With the autonomy to decide policy and deliver it at a moment’s notice, Trump is failing to create a unified strategy that not only is thematically cohesive but also takes into account the objectives of the agencies tasked with implementing his agenda. In September of 2017, Donald Trump spoke at the United Nations General Assembly and called North Korean leader Kim Jong Un, “rocket man.” Despite international condemnations for using such provoking words against a volatile dictator in possession of nuclear arms, Trump doubled down on this statement on his personal Twitter account, adding that Kim Jong Un is a “madman,” and that he is “short and fat.” While these statements contain no official “policy” or plan for dealing with the issue of nuclear weapons in North Korea, his statements do serve to directly undermine the diplomatic negotiation strategies organized by the State Department. In the weeks following the back and forth insults between the state media of North Korea and Donald Trump, Trump directed a tweet at former-Secretary of State Rex Tillerson, saying on October 1, 2017 that he is “wasting his time trying to negotiate with Little Rocket Man… Save your energy Rex, we’ll do what has to be done!” However, less than a year later, in direct contradiction to the provoking and undiplomatic tweets sent in the fall of 2017, Trump encouraged current Secretary of State Mike Pompeo to organize and ultimately hold direct negotiations with the North Koreans.
This is not the first time that Trump has flip flopped on policy through Twitter. In July of 2017, Trump tweeted about imposing a ban on transgender troops in the military, a statement issued without warning the Pentagon. Ironically, at the same time that this tweet was published, the Pentagon had been working on policy that would integrate transgender troops in the military, policy which was the exact opposite of what Trump wanted. In a speech delivered in March 2018 meant to tout planned infrastructure reforms, Trump suddenly announced that the U.S. would withdraw troops from Syria. A few days later, Trump walked back this announcement on Twitter by claiming that the troop withdrawal would only occur after ISIS was defeated. It is these contradictions and inconsistencies that make determining whether or not Trump’s tweets should be considered official policy difficult, given that his opinions drastically shift at a moment’s notice and without warning for the officials in his administration.

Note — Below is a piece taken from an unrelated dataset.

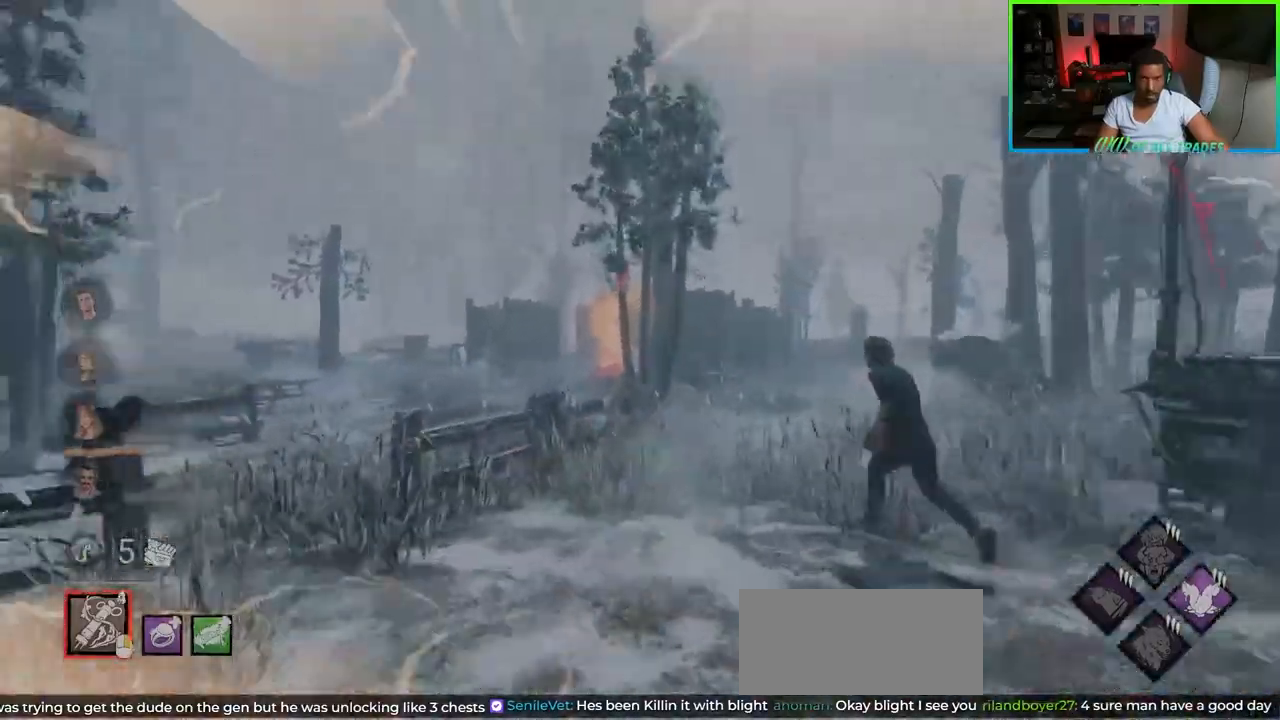
{"keys": ["a", "shift", "w"], "mouse": [], "events": []}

Ultimately, regardless of the account that the tweets are published under or the consistency of policy produced, statements that are released by Donald Trump must be considered part of the official policy of the White House. The President of the United States must be held accountable for the language used in all public communication given that he has the direct power to impact diplomatic negotiations, domestic policy creation, and a resulting hundreds of millions of lives.